Taking parcels of less productive land out of production is a decision best taken by the farm manager and there are a range of tools available, such as yield maps, to help make those judgements. But rather than leave them uncropped new ways need to be found to make these parcels profitable, be it through environmental measures or the introduction of new crops.
The practical realities of achieving this can mean introducing complexity to the business, but where the change is financially positive, it is often worthwhile. In some cases, this has meant adapting the Sentry model to suit the new system.
On two of Sentry’s farms – one each in Leicestershire and south Norfolk – the SWOT analysis identified an opportunity to move into seed potato production. The land was virgin potato land and while not irrigated, it doesn’t need to be (for seed production).
“In the 2019 season we plan to grow seed potatoes on about 14 hectares in each of the two enterprises with the intention of scaling this up to 35-40 hectares in each business over the next few years as well as expanding this to other farms in the company with suitable land,” says Mr Barrett.
All seed is of the variety Melody and is produced on a contract for Meijer Seed Potatoes after an introduction to an interested grower.
“We were introduced to Robert Lindley Limited, a grower and processor of potatoes based in east Yorkshire, which had identified the lack of suitable land for seed production in its region as a threat to its business.
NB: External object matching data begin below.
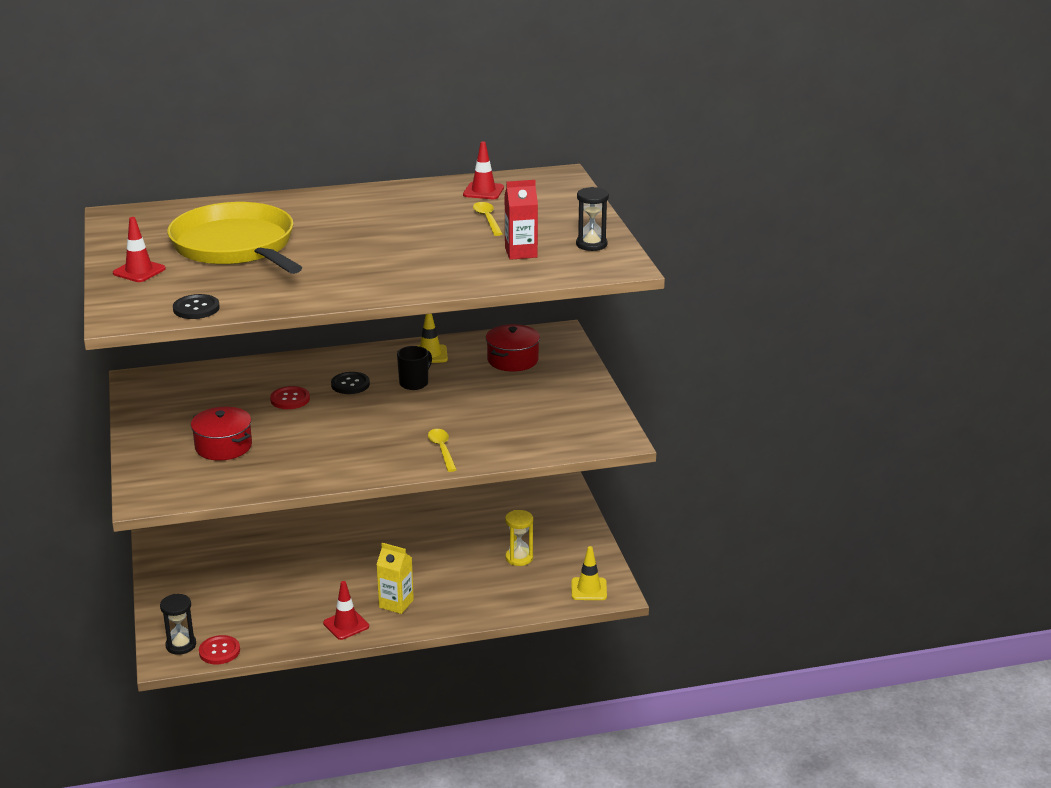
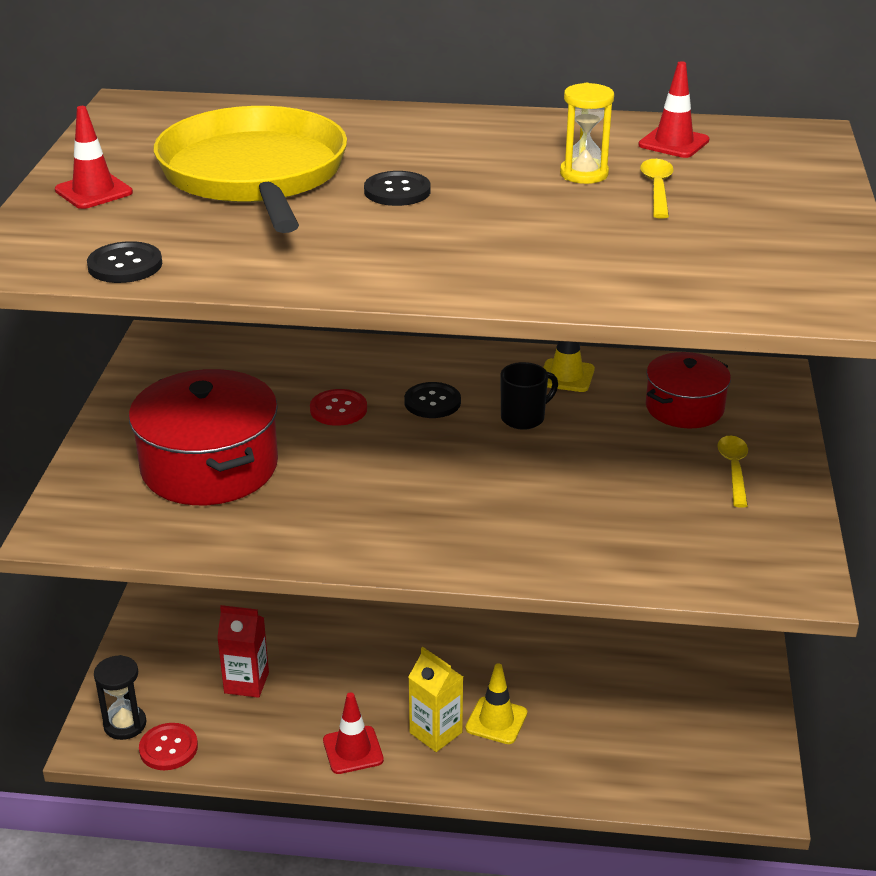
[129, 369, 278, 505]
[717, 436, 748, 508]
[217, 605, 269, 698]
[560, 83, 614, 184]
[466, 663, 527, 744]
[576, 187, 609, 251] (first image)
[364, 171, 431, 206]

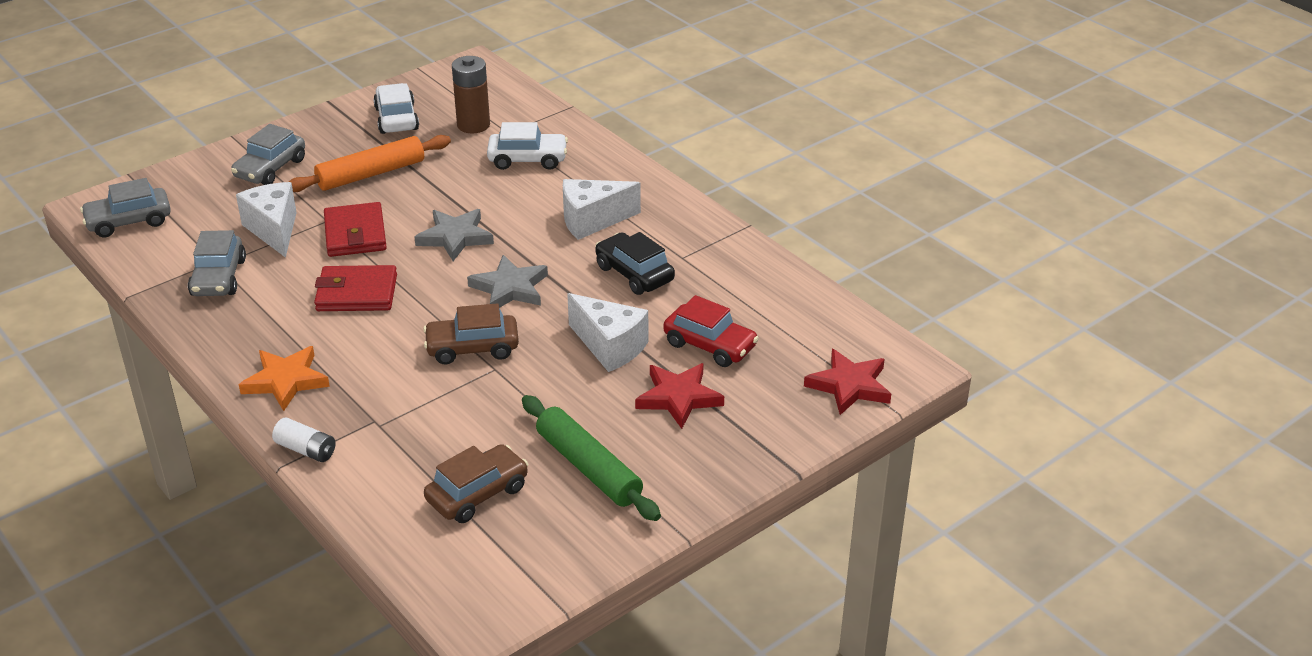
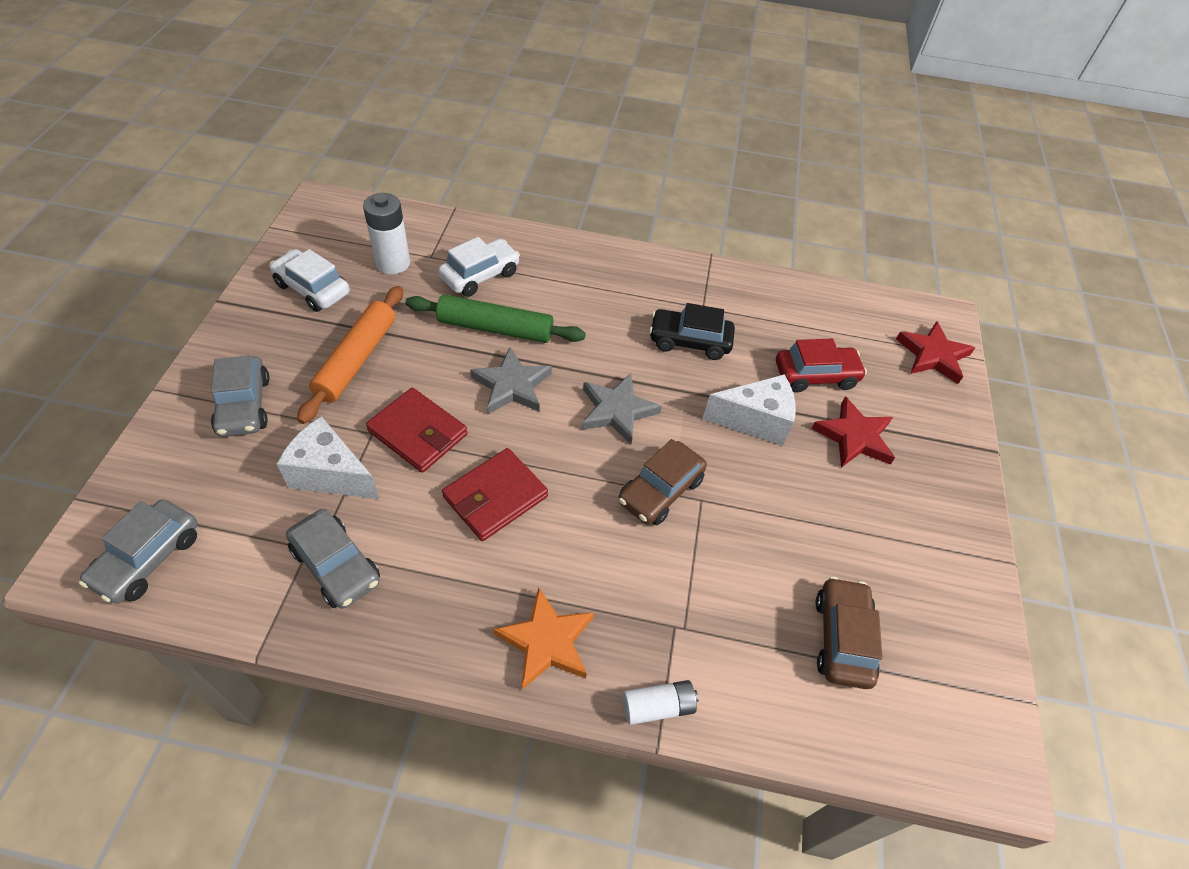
[363, 193, 410, 274]
[405, 294, 586, 343]
[563, 179, 641, 240] (first image)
From here it was a case of discussing the finer details of the contract and agreeing a price,” says Mr Barrett.
To some the small areas involved may seem unworthwhile, but Mr Barrett is confident that it is viable. “The Leicestershire business is utilising contractors for the specialist operations while for the relatively insignificant investment of £10,000 the south Norfolk farm has purchased second-hand machinery to perform planting and harvesting operations.”
One area where Sentry has not incurred any additional cost is in staffing. “Fortunately, the breadth of our operations means we could access the skills needed without having to look outside the business,” he says.